AN: I have two desk-drawer novels. I’m not sure yet if I’ll ever do anything with either of them, but the process of writing them was definitely helpful training. I don’t usually outline ahead of time when I’m writing short fiction, but with novels I’ve realized I have to. It’s a long journey. I need a map.
KS: And I assume you’ll keep writing and publishing stories?
AN: Absolutely. I need the immediate gratification of writing short stories. I’m not patient enough to only work on novels.
KS: Do you think young males and young females view sex with adults in different ways? There’s a common thought that underage girls are victims and underage boys are living out a fantasy in these situations.
AN: I think our culture promotes problematic sexual messages for both young males and young females that can make them vulnerable to predatory adults in different ways. For young males, there’s this implication that they have to earn their masculinity through sexual conquests. They might feel like saying “no” will make them less of a man and saying “yes” will make them more of a man. Young females are shown this “prince charming” trope in our society, where a man comes and sweeps a princess off her feet. So if an adult male suddenly begins paying tons of attention to a teenage girl, saying super romantic things, it might be easy for her to plug that seduction into an idea of a fairy tale…to feel like this is love and going to result in a happily-ever-after scenario.
KS: Have you ever had a fixation on a certain age or type of person?
AN: I like men with beards. There’s something kind of closer-to-nature for me about beards that’s pleasant.

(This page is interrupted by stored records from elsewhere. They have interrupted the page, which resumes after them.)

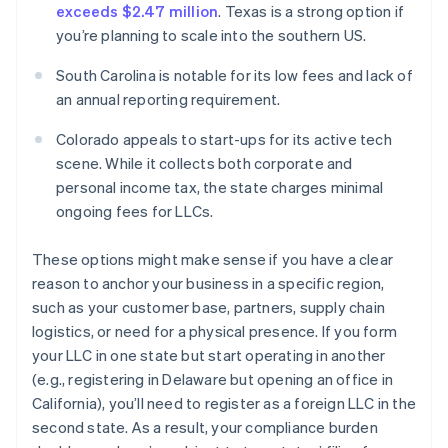
exceeds $2.47 million
. Texas is a strong option if
you’re planning to scale into the southern US.
South Carolina is notable for its low fees and lack of
an annual reporting requirement.
Colorado appeals to start-ups for its active tech
scene. While it collects both corporate and
personal income tax, the state charges minimal
ongoing fees for LLCs.
These options might make sense if you have a clear
reason to anchor your business in a specific region,
such as your customer base, partners, supply chain
logistics, or need for a physical presence. If you form
your LLC in one state but start operating in another
(e.g., registering in Delaware but opening an office in
California), you’ll need to register as a foreign LLC in the
second state. As a result, your compliance burden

My husband has a really great beard and the other day at the park, a bunch of those white fuzzy dandelion seeds were blowing around in the air and got lodged in his beard. He’s a tall tattooed dude, so I thought that was pretty cute, his face being covered with these wispy delicate things.
KS: Did you find yourself rooting for Celeste toward the end of the book? Even when she’s under the heaviest legal scrutiny, she’s still thinking unapologetically about young boys. Her stubbornness is actually very comical. How did you want the humor in this story to hit readers?
AN: I wanted her to be a satirical figure. That’s the thing about Celeste—she’s absolutely remorseless, absolutely voracious, comically so, as you point out. She’s not going to learn or change. She’s not going to feel guilt or be rehabilitated. And because of the way she looks and our culture’s social values, she doesn’t have to.
Alissa Nutting‘s debut novel, Tampa, was published by Ecco/HarperCollins in July 2013. She is author of the short story collection Unclean Jobs for Women and Girls (Starcherone/Dzanc 2010), which won the Starcherone Prize for Innovative Fiction judged by Ben Marcus. Her fiction has or will appear in publications such as The Norton Introduction to Literature, Tin House, Bomb, and Conduit; her essays have appeared in Fence, the New York Times, O: The Oprah Magazine, and other venues. An assistant professor of creative writing and English literature at John Carroll University, she lives in Ohio with her husband, her daughter, and two spoiled tiny dogs.
Kevin Sampsell is a bookseller and writer in Portland, Oregon. His novel, This Is Between Us, comes out in November from Tin House Books.